Salvo para quienes participan de la visión maniquea y simplista de López Obrador sobre la realidad mexicana actual, es claro que el embate contra el Poder Judicial tiene motivos no confesables, que poco tienen que ver con los argumentos oficiales.
Ya han aclarado los ministros que los 13 fideicomisos a desaparecer no tienen nada que ver con las prestaciones y salarios de los propios miembros de la Corte, y que en cambio afectarán a miles de trabajadores.
Desde luego se afectan derechos básicos y se violenta la Constitución. Evidentemente, dicho embate difícilmente estaría ocurriendo de haber quedado en la presidencia de la Corte la servil ministra Yazmín Esquivel, del mismo modo que no ocurrió mientras el condescendiente Arturo Zaldívar estuvo al frente de ese poder.
Los propósitos reales de Amlo pueden inferirse como los siguientes:
1- Venganza a la Corte por no aprobar las leyes secundarias propuestas por el presidente pero que violentaban la Constitución, y de ahí su rechazo.
2- Debilitar al Poder Judicial en su conjunto, como parte de la estrategia de concentración del poder en el Ejecutivo, lo cual es parte del programa bolivariano establecido en el Foro de Sao Paulo, al que Morena pertenece.
3- Recabar dinero para las distintas prioridades de Amlo, desde terminar sus obras faraónicas, alimentar los programas sociales con fines electorales o disponer de recursos para contribuir al triunfo de su partido en 2024.
4- Finalmente, hay un motivo estrictamente propagandístico en toda esta ópera bufa.

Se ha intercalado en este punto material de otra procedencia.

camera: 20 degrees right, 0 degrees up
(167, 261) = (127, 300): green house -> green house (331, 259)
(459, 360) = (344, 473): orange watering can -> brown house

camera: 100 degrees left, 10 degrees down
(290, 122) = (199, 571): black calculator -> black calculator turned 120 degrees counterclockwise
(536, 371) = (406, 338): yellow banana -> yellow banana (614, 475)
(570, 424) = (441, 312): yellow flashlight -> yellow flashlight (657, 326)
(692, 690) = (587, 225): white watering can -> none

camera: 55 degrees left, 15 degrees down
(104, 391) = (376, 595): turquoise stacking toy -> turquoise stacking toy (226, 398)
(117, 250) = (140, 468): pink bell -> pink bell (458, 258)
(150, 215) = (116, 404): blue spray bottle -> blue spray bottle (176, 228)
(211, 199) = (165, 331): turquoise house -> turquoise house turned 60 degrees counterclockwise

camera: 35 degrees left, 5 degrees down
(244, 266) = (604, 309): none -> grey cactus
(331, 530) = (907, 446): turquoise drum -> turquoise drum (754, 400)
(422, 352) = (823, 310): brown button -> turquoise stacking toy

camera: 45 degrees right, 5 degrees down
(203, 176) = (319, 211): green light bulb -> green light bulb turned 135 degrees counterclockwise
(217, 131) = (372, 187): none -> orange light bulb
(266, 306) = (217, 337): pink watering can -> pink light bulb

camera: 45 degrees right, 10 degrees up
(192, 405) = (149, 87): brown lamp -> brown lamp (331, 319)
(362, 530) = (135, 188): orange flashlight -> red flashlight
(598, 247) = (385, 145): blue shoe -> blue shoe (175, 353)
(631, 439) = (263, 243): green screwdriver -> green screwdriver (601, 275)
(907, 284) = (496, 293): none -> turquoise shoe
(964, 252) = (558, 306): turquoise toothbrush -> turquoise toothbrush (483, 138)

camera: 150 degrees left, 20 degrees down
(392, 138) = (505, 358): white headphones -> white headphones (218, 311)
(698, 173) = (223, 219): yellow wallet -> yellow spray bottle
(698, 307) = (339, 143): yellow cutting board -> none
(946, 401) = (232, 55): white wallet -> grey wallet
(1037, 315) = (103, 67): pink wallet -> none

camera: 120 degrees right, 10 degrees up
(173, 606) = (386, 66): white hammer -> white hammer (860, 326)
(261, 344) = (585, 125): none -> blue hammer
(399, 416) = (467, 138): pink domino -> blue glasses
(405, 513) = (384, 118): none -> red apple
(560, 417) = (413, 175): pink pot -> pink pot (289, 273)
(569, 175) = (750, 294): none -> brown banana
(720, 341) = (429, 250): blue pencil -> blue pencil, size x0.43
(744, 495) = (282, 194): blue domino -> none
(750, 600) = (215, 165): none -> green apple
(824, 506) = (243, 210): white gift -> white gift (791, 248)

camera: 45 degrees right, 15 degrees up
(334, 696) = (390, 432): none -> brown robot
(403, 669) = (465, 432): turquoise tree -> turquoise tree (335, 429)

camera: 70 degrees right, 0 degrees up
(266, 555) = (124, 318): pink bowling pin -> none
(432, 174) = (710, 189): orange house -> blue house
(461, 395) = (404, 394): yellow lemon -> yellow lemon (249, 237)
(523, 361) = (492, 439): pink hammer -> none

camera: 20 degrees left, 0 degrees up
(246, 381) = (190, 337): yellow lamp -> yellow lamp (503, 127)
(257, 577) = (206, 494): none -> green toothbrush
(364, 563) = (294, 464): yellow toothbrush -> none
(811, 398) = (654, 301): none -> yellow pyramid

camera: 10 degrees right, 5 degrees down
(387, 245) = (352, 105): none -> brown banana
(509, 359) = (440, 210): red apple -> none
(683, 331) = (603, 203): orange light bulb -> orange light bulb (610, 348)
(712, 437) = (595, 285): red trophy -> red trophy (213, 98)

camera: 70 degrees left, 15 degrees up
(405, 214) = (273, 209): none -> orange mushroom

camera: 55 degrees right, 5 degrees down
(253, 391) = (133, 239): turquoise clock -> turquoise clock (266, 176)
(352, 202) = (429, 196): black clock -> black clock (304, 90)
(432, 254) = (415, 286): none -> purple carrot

Sabe Amlo – y así lo ha dicho – que la ley aprobada por sus peones en el Congreso generará múltiples litigios legales, desde amparos hasta una controversia de inconstitucionalidad que, de llegar a la Corte, probablemente echará abajo esta ley anti Poder Judicial.
En tal caso, Amlo sufriría una nueva derrota legal, pero al mismo tiempo le dará nuevos elementos para continuar su acción propagandística a favor de su partido y candidata presidencial; dirá que tanto los amparos como la eventual decisión de la Corte de echar abajo esta ley le dan la razón en aquello de que ese poder, el Judicial, está podrido, que los ministros defienden sus elevados privilegios y los de sus agremiados.
Y que precisamente por eso, se requiere una reforma constitucional de fondo que permita limpiar a ese sucio poder (cuya negrura contrasta con lo límpido de los poderes Legislativo y Ejecutivo, ya inmaculados a partir de 2018), y por tanto avanzar significativamente en el combate al despilfarro, la “casta dorada” en ese poder y la corrupción rampante.
Para lo cual se enarbola el llamado Plan C; obtener la mayoría calificada en ambas cámaras del Congreso, lo que le permitirá al Ejecutivo (que se pretende siga siendo de Morena) cambiar la Carta Magna a modo.
Podría no sólo aplicar las reformas que se proponen para el Poder Judicial sino modificar sustancialmente la arquitectura democrática que con dificultad se ha venido construyendo en tres décadas (y que no culmina aún).
Podría desaparecerse al INAI, como lo ha propuesto Amlo, y pasar las funciones de la Auditoría Superior de la Federación a la Secretaría de la Función Pública, como también se ha dicho (con lo cual, el Ejecutivo sería juez y parte en ese renglón).
Igualmente podría modificarse la estructura del INE y del TEPJF, de modo que quedaran subordinados a la voluntad presidencial (o incluso pasar sus funciones a otras instituciones, por ejemplo Gobernación otra vez).
Un partido gobernante que dispone de mayoría calificada en el Congreso (con su coalición) en automático puede considerársele nuevamente como un partido hegemónico, como lo fue claramente el PRI hasta 1988 (a partir de esa fecha empezó a perder su hegemonía, lo que ocurrió por completo en 1997, y desde luego eso se reflejó en 2000). El Plan C pretende un regreso político de 50 años.